[Document excerpt Boundary: Start]

Deo, your such a moron, it's easy to retaliate, firstly, everybody joins a site at one point, the fact you joined earlier gives absoutely no superiority to you. Secondly, you stole the newfag thing from Jaswa's post, grow up and get smart, lmao. Thirdly, nobody cares or gives a flying s*** about what you say, your a failure of a troll and the fact you think your one so Badass by acting hateful, is lulzy. You just need to feel the best, hmm? That's how it is, don't like it, don't mess with somebody like me.


----------



## LizardKing (Feb 22, 2011)

ToonBlade said:


> That's how it is, don't like it, don't mess with somebody like me.


 
Gosh.


----------



## Jashwa (Feb 22, 2011)

Aden said:


> Not so true


 Agreed. Cerbrus, Mewtwo, and maybe a few others got mod within a few months of joining, despite not posting a lot.


----------



## LizardKing (Feb 22, 2011)

Jashwa said:


> Cerbrus, Mewtwo, and maybe a few others got mod within a few months of joining, despite not posting a lot.

[Document excerpt Boundary: End]
[Information shown Boundary: Start]

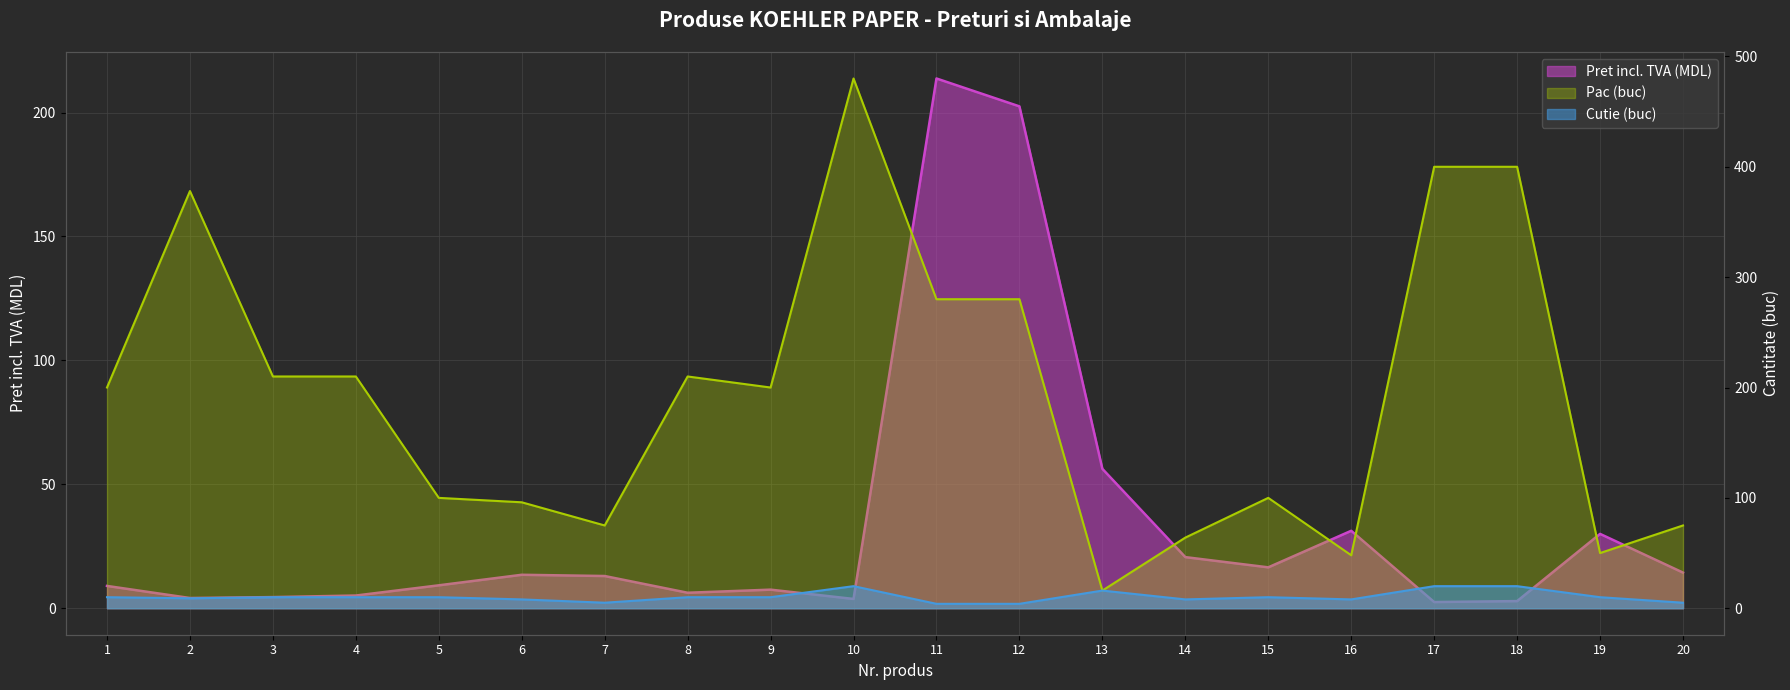

What is the smallest value displayed?

2.5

[Information shown Boundary: End]

▶ [Tasks]:
1. In the forum thread, which users does Jashwa name as having become mods within a few months of joining?
2. Write the next part of the forum thread, starting right after the last quoted line.

▶ [Answers to the exercise]:
1. Cerbrus and Mewtwo, and maybe a few others.

2.
 
Well everyone makes mistakes.


----------



## ToonBlade (Feb 22, 2011)

I'm actually a nice person... Guys, really, I swear, really, guys


----------



## Browder (Feb 22, 2011)

While it is nice that you are expressing interest in a leadership position, I am locking this.

Why? Because your question was answered and the thread is turning into petty mudslinging. Again, once applications roll around, feel free to submit an essay to us within the appropriate forum. We'll provide details when appropriate.


----------



## CerbrusNL (Feb 23, 2011)

LizardKing said:


> Well everyone makes mistakes.


 
Oi!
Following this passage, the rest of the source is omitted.